**Problem to solve:** Under this line are the records; write out word for word the part that begins at the line containing "The framework works" and ends at the line containing "Following steps are", and no more.
Top of Data to examine
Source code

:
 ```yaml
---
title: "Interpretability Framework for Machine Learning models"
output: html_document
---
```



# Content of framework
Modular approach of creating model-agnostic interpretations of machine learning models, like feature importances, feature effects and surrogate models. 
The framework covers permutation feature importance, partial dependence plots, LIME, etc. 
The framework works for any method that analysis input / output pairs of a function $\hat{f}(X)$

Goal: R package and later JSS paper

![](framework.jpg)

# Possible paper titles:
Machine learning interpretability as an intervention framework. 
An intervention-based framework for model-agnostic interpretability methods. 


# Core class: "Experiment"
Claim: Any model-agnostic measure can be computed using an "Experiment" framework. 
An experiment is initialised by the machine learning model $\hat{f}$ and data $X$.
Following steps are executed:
Bottom of Data to examine
Top of Data to examine
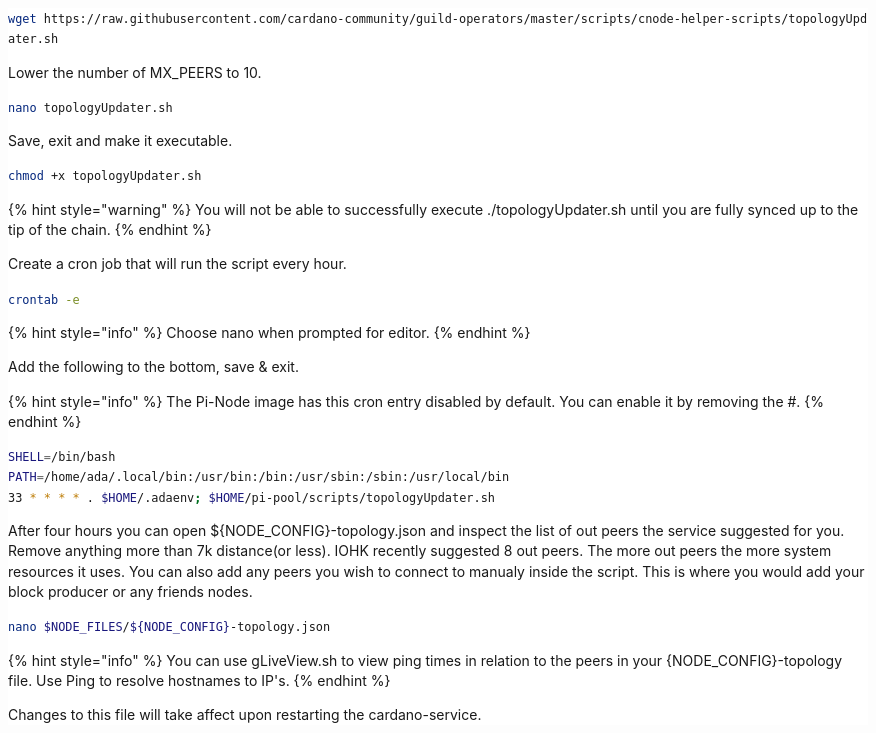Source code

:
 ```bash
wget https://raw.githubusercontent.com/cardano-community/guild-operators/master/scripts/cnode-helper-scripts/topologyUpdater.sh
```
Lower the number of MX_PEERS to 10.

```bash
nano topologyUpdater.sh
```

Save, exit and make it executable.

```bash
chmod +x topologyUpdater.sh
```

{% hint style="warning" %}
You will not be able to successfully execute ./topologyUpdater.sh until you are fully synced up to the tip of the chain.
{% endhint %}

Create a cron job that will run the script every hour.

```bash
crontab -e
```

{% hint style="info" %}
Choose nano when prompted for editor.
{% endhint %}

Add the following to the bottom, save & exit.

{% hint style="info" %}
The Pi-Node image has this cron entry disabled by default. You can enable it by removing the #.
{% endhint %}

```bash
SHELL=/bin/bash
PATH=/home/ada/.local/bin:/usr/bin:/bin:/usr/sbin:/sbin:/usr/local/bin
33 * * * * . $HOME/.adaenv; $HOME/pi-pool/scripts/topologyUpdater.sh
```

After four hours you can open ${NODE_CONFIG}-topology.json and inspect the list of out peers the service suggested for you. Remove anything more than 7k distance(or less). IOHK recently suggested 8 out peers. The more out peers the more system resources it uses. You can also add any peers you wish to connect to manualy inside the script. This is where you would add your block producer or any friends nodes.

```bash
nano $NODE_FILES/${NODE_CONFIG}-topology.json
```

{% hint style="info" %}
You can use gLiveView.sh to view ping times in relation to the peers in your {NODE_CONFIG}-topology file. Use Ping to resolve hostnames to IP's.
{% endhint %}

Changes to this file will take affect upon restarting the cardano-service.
Bottom of Data to examine
**Problem solution:**
The framework works for any method that analysis input / output pairs of a function $\hat{f}(X)$

Goal: R package and later JSS paper

![](framework.jpg)

# Possible paper titles:
Machine learning interpretability as an intervention framework. 
An intervention-based framework for model-agnostic interpretability methods. 


# Core class: "Experiment"
Claim: Any model-agnostic measure can be computed using an "Experiment" framework. 
An experiment is initialised by the machine learning model $\hat{f}$ and data $X$.
Following steps are executed:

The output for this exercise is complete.